WESTGATE CANYONS is my favorite of  all the Park City resorts.  Most of the Westgates are nice but its the sales staff.... you have to stay away from.  I have been to both Westgate Canyons and Marriott Mountainside many times.   Marriott will leave messages and door hangers but are not intrusive.  I dont hear anything from Westgate.  

If you spend a week in Park City.  Park City is only a one or two dayer.  The surrounding area is why you go.  So being a little out of the way from the town is a 10 minute drive.  

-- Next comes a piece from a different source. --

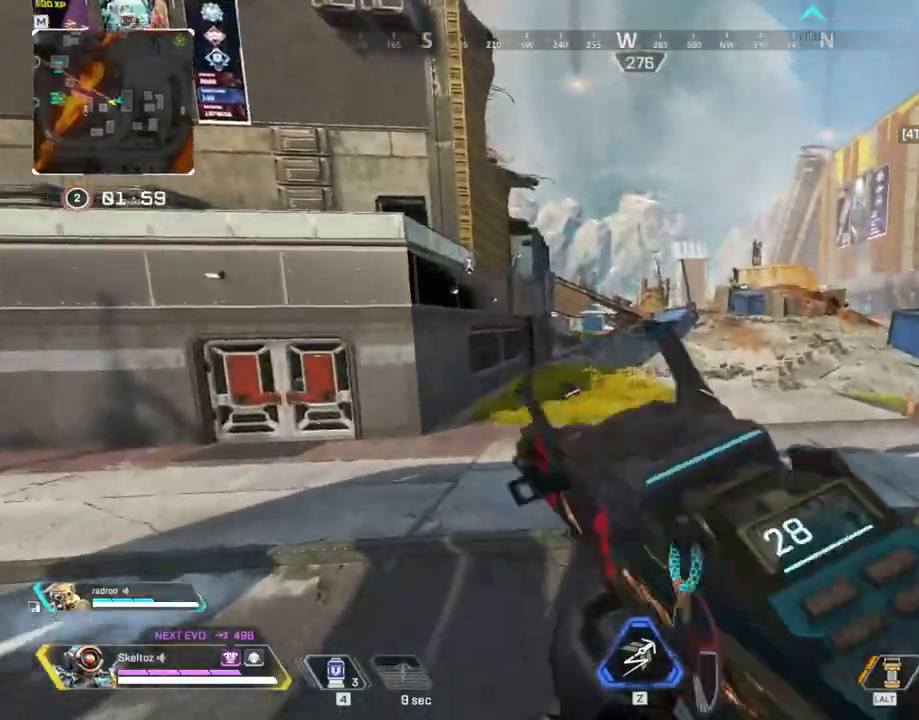
{"keys": ["shift", "w"], "mouse": [], "events": [[50, "3", "up"]]}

If you still have your condo.  Just keep  it.... You will love it.


----------



## Deb from NC (Feb 26, 2012)

Thanks all....still pondering what to do...but I would also like to ask for suggestions on things to do in the area.  We love nature, easy hikes,etc., but also enjoy museums.  Any advice would be most welcome!
Thanks, Deb


----------



## Steve (Feb 26, 2012)

Hi Deb,

There is a lot to see and do in the greater Park City area.  Here are a few suggestions:

1)  Mirror Lake and Provo River Falls.  Gorgeous high mountain scenery and several easy hikes.

http://byways.org/explore/byways/2007/

2)  The scenic Alpine Loop.  This is another awesome drive with great vistas and numerous easy hikes.  Be sure to stop at Sundance Resort.  You may also want to visit Timpanogos Cave and/or Cascade Springs.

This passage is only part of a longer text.